The Wigmore is one of Gaziano & Girling’s most iconic boot styles. It’s a fabulous looking thing, and although I think it lacks versatility compared to the most well known models like the Galway from Edward Green, or the Islay from Crockett & Jones, it’s well worth considering if you want a distinctive addition to your boot rotation.
Materials and makeup
Like many Balmoral boots, the Wigmore looks best with mixed materials on the shaft and body. This model features cherry calf on the lower part of the boot with a pingrain chestnut shaft section. Gaziano & Girling’s leather is always top-notch - their toe burnishing and patina work is probably the best of the high-end British makers.
For those missing a reddish boot, it’s well worth considering - it adds extra flair to a wardrobe mainly stocked with brown or black boots. Alternatively you might want to keep an eye out for another popular makeup that mirrors a well known Edward Galway combination, with brown calf for the lower section and dark brown suede for the shaft. Gaziano & Girling also continue to have a 20% off made to order promotion running if you really want to personalise your makeup.

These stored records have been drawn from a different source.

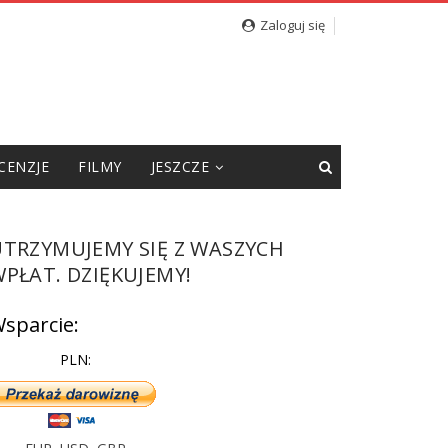
Zaloguj się
CENZJE
FILMY
JESZCZE
UTRZYMUJEMY SIĘ Z WASZYCH
PŁAT. DZIĘKUJEMY!
sparcie:
PLN: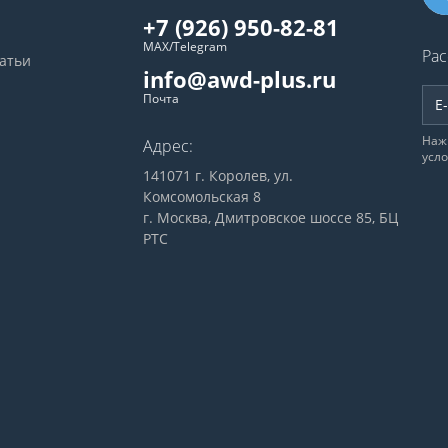
+7 (926) 950-82-81
MAX/Telegram
Рас
татьи
info@awd-plus.ru
Почта
Наж
Адрес:
усл
141071 г. Королев, ул.
Комсомольская 8
г. Москва, Дмитровское шоссе 85, БЦ
РТС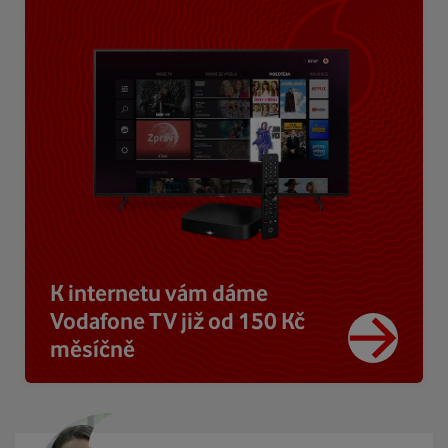
K internetu vám dáme
Vodafone TV již od 150 Kč
měsíčně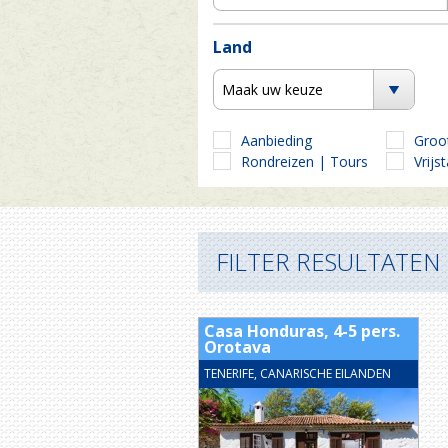
Land
Maak uw keuze
Aanbieding
Groo
Rondreizen | Tours
Vrijs
FILTER RESULTATEN
Casa Honduras, 4-5 pers.
Orotava
TENERIFE, CANARISCHE EILANDEN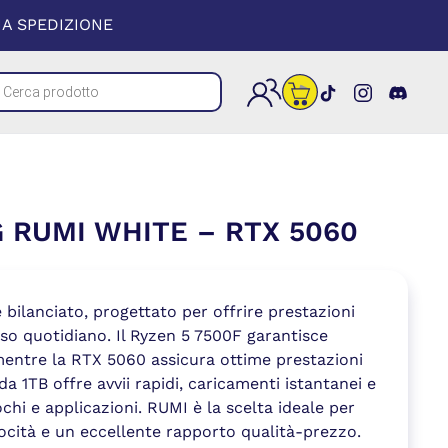
 UNA NUOVA FINESTRA)
A SPEDIZIONE
cts
(si apre in un
(si apre i
(si a
h
 RUMI WHITE – RTX 5060
ilanciato, progettato per offrire prestazioni
uso quotidiano. Il Ryzen 5 7500F garantisce
 mentre la RTX 5060 assicura ottime prestazioni
da 1TB offre avvii rapidi, caricamenti istantanei e
ochi e applicazioni. RUMI è la scelta ideale per
elocità e un eccellente rapporto qualità-prezzo.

The Wigmore is an Oxford balmoral boot, giving it more of a sense of formality than the more usual Derby lacing found on boots. It’s two most distinctive features are the dovetail shaped seam connecting upper and lower sections - again, very similar to the same design on the Edward Green Galway - and a plain toe with medallion detail.
This particular model is on the TG73 last, a classic square that is pretty eye-catching for a boot. However this square toe combined with the overall slimness of the last can limit the boot to more formal outfits - it looks a bit out of place with jeans or chinos, particularly if you skew towards wider cut trousers (as I do).
Fit and comfort
Gaziano & Girling have some of the best last-makers in the business - indeed the success of their business has largely come from Tony Gaziano’s own expertise in last-making that he brought from his time at Edward Green.

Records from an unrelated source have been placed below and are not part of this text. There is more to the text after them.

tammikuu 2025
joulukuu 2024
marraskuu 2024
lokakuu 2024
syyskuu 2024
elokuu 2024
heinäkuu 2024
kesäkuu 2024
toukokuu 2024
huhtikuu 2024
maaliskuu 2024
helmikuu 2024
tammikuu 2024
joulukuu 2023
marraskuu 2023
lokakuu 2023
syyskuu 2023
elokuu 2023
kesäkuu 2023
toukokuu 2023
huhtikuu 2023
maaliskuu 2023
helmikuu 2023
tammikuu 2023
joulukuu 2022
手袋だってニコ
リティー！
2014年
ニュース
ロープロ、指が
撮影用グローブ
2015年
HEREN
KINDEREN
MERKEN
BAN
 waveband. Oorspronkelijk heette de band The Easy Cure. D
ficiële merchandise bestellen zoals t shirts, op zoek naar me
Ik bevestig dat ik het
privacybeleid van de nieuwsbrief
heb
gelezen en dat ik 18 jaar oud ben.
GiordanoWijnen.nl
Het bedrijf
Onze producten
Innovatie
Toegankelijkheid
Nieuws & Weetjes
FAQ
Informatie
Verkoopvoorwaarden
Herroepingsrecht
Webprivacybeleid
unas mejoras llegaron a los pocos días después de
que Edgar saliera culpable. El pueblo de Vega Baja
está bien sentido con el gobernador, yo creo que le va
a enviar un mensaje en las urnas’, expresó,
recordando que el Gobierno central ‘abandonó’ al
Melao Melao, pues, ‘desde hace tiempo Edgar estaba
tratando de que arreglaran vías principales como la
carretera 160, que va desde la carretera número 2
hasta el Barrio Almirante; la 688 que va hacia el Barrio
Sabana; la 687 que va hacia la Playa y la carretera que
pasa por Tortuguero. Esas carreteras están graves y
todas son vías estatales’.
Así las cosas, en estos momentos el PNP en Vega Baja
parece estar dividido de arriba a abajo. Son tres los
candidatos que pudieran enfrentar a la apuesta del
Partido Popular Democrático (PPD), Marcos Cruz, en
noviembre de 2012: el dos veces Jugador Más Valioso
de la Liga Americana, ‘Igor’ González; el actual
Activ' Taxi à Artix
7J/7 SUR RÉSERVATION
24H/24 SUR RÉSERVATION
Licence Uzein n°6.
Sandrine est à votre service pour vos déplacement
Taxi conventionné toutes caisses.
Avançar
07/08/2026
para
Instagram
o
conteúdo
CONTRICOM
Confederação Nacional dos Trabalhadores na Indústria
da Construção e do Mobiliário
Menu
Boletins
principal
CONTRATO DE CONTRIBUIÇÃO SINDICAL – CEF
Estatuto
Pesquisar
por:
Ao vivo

Most noticeably, a lot of G&G lasts look like they should be uncomfortably tight on the foot (particularly when you start considering designs on the astonishing Deco last) but are actually extremely comfortable, hugging the foot in just the right way.
With a thin rubber sole applied, these have an impressive amount of traction. You can also see finely sculpted the waist, heel and slightly spade-shaped soles are.
Gaziano & Girling are the most expensive of the British shoemakers dealing mainly in RTW models. Ultimately they are about 3 or 4 times the price of a pair of Crockett & Jones - whether or not you think that is a reasonable return on the range and quality of leather they use and the unmistakable styling is up to you.